- _Assignment_: Find and copy each line of the records where the string "transmission" shows up.

═══

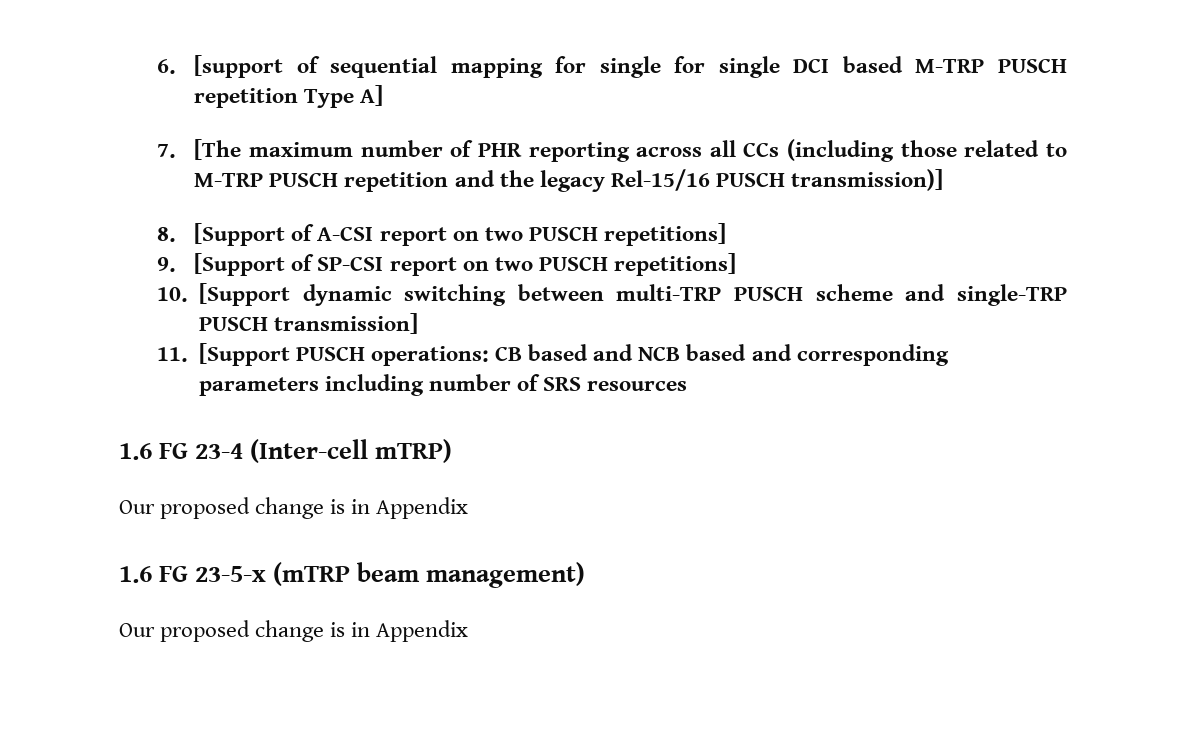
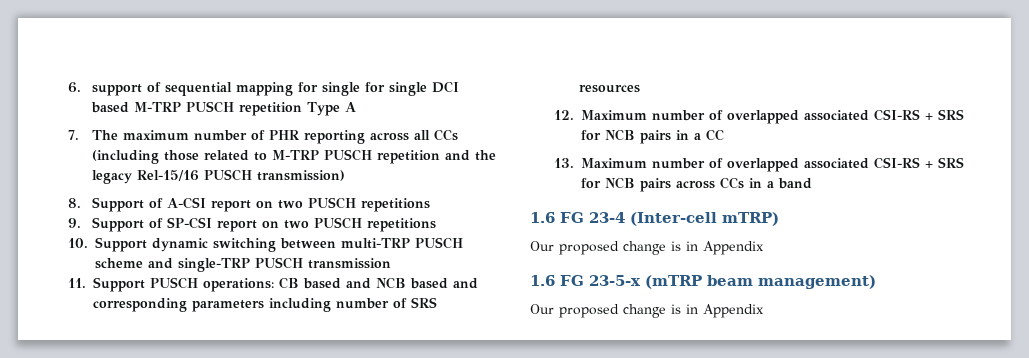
[194,55,284,78] [support -> [91,84,142,96] support
[360,85,384,106] A] -> [344,102,356,112] A
[194,139,242,160] [The -> [91,130,118,140] The
[790,169,943,191] transmission)] -> [256,170,345,181] transmission)
[194,223,286,246] [Support -> [91,197,144,212] Support
[603,223,726,246] repetitions] -> [360,198,430,212] repetitions
[194,253,286,276] [Support -> [91,217,144,232] Support
[613,253,736,276] repetitions] -> [366,218,436,232] repetitions
[198,283,290,306] [Support -> [94,237,147,252] Support
[273,313,418,334] transmission] -> [307,258,391,269] transmission
[198,343,290,366] [Support -> [92,277,145,292] Support
(688, 386) none -> [553,109,964,124] [580,129,724,144] [553,157,964,172] [580,177,812,192] // 12. Maximum number of overlapped associated CSI-RS + SRS for NCB pairs in a CC // 13. Maximum number of overlapped associated CSI-RS + SRS for NCB pairs across CCs in a band

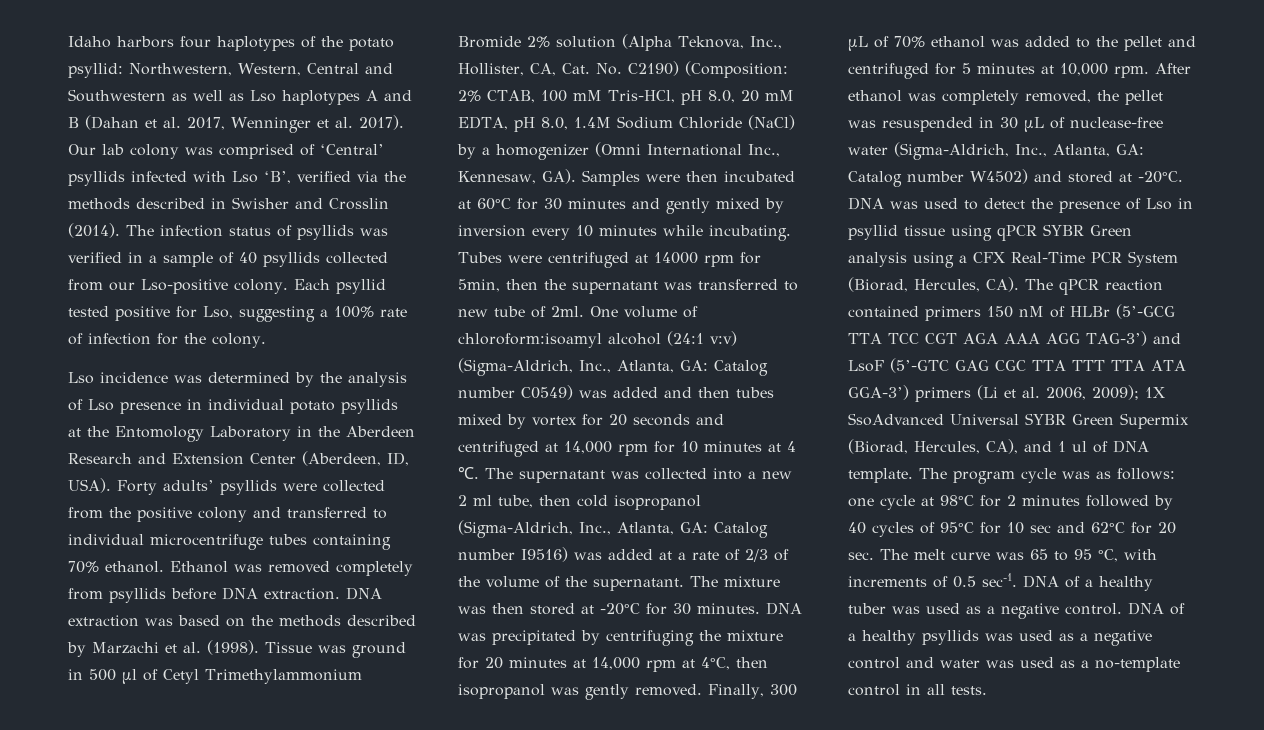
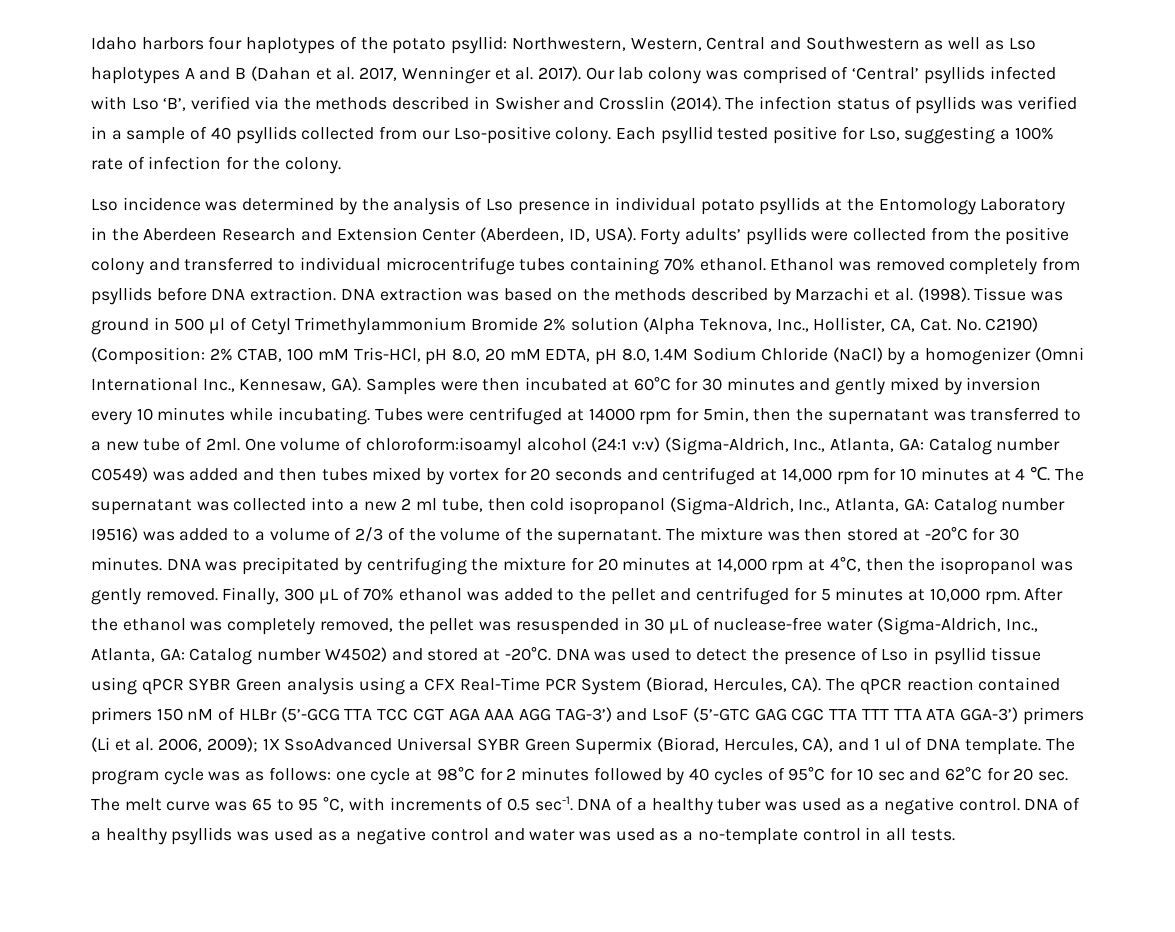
(798, 286) none -> [91,441,101,451] a
[659,551,719,560] at a rate -> [233,528,330,541] to a volume
(768, 662) none -> [908,558,936,571] the
(1191, 68) none -> [91,618,118,631] the

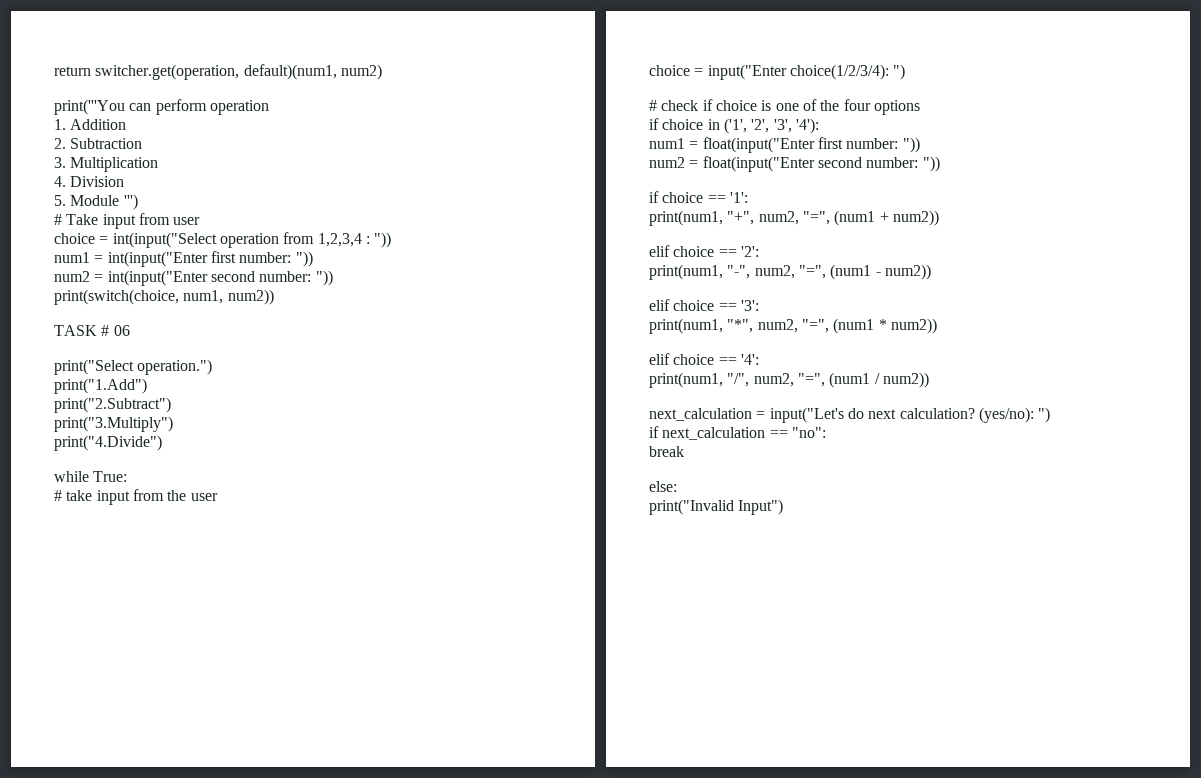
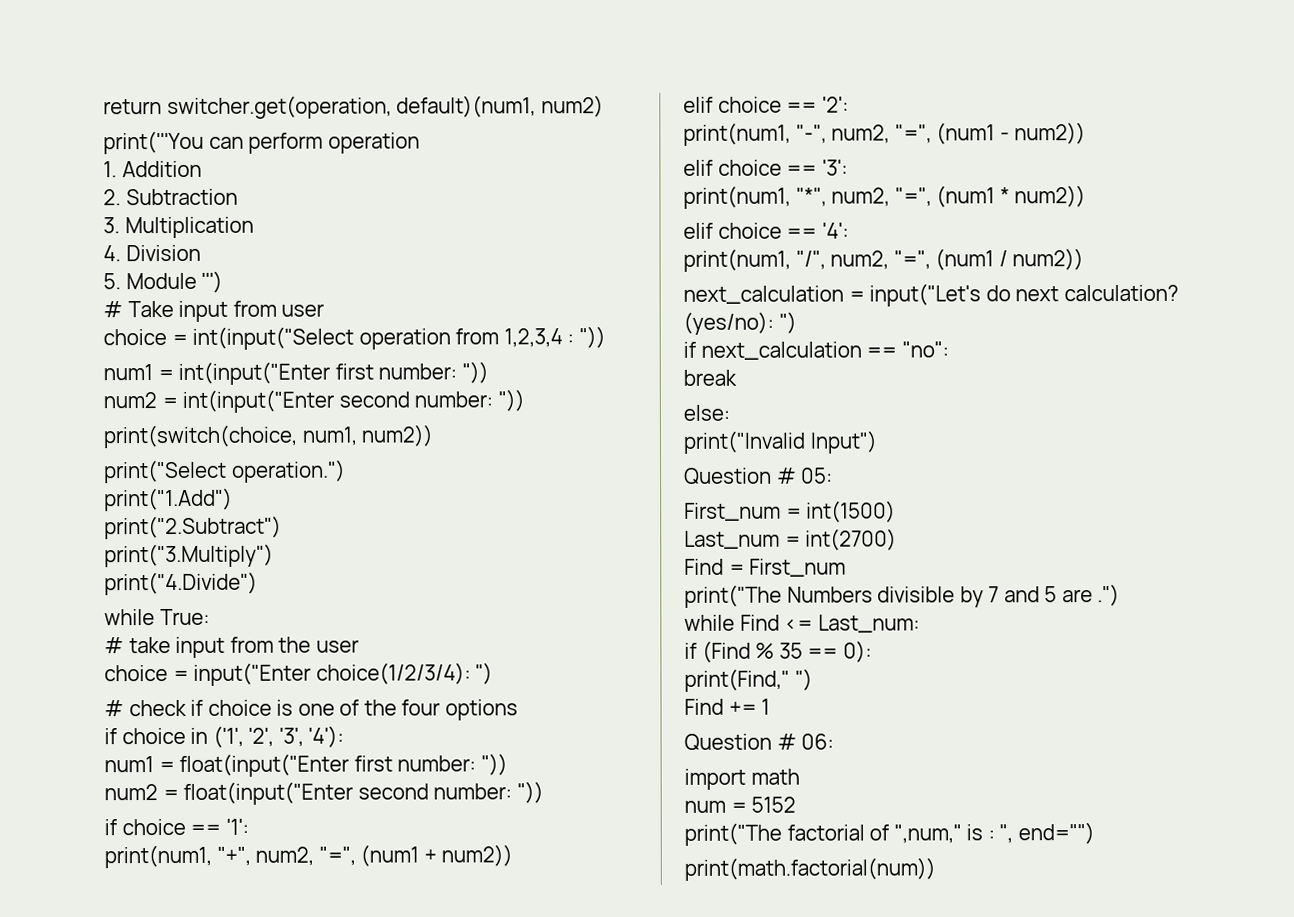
[54,325,130,336] // TASK # 06 -> (434, 435) none
(784, 507) none -> [684,467,834,484] [684,500,897,523] [684,528,898,551] [684,558,847,577] [684,584,1121,608] [684,614,920,633] [684,640,872,663] [684,668,813,692] [684,698,771,715] [684,733,835,750] [684,768,800,790] [684,796,797,813] [684,822,1095,846] [684,857,936,881] // Question # 05: // First_num = int(1500) // Last_num = int(2700) // Find = First_num // print("The Numbers divisible by 7 and 5 are .") // while Find <= Last_num: // if (Find % 35 == 0): // print(Find," ") // Find += 1 // Question # 06: // import math // num = 5152 // print("The factorial of ",num," is : ", end="") // print(math.factorial(num))

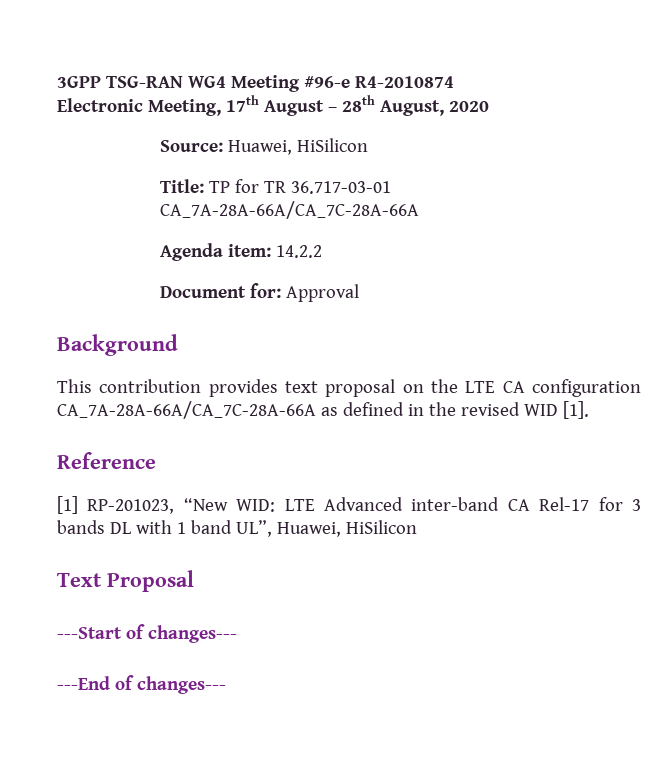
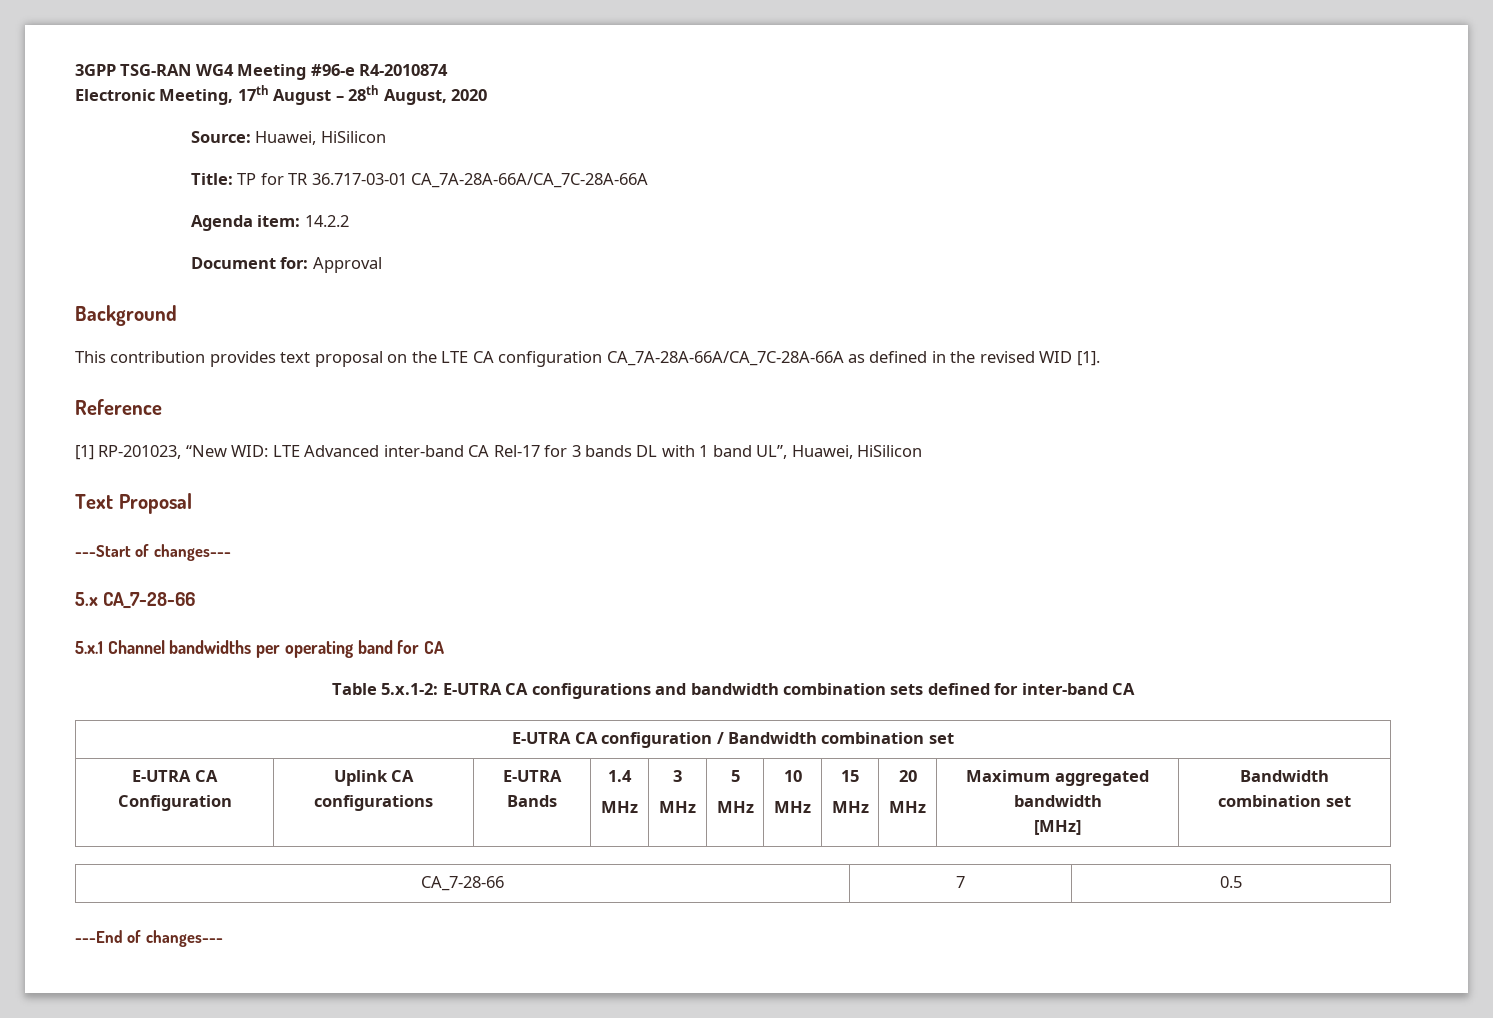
(237, 634) none -> [75,592,196,609] [75,640,445,658] [331,683,1136,699] [512,732,954,748] [132,770,218,782] [117,795,232,811] [333,770,415,786] [314,795,433,811] [503,770,562,782] [507,795,557,807] [608,770,632,782] [601,801,638,813] [673,770,682,782] [659,801,696,813] [730,770,740,782] [716,801,754,813] [783,770,802,782] [774,801,811,813] [841,770,859,782] [831,801,869,813] [898,770,917,782] [889,801,926,813] [966,770,1149,786] [1013,795,1102,807] [1034,820,1081,835] [1240,770,1329,782] [1218,795,1351,807] [421,876,504,891] [956,876,965,888] [1220,876,1242,888] // 5.x CA_7-28-66 // 5.x.1 Channel bandwidths per operating band for CA // Table 5.x.1-2: E-UTRA CA configurations and bandwidth combination sets defined for inter-band CA // E-UTRA CA configuration / Bandwidth combination set // E-UTRA CA Configuration | Uplink CA configurations | E-UTRA Bands | 1.4 // MHz | 3 // MHz | 5 // MHz | 10 // MHz | 15 // MHz | 20 // MHz | Maximum aggregated bandwidth // [MHz] | Bandwidth combination set // CA_7-28-66 | 7 | 0.5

═══

- _Reply_:
[790,169,943,191] transmission)] -> [256,170,345,181] transmission)
[273,313,418,334] transmission] -> [307,258,391,269] transmission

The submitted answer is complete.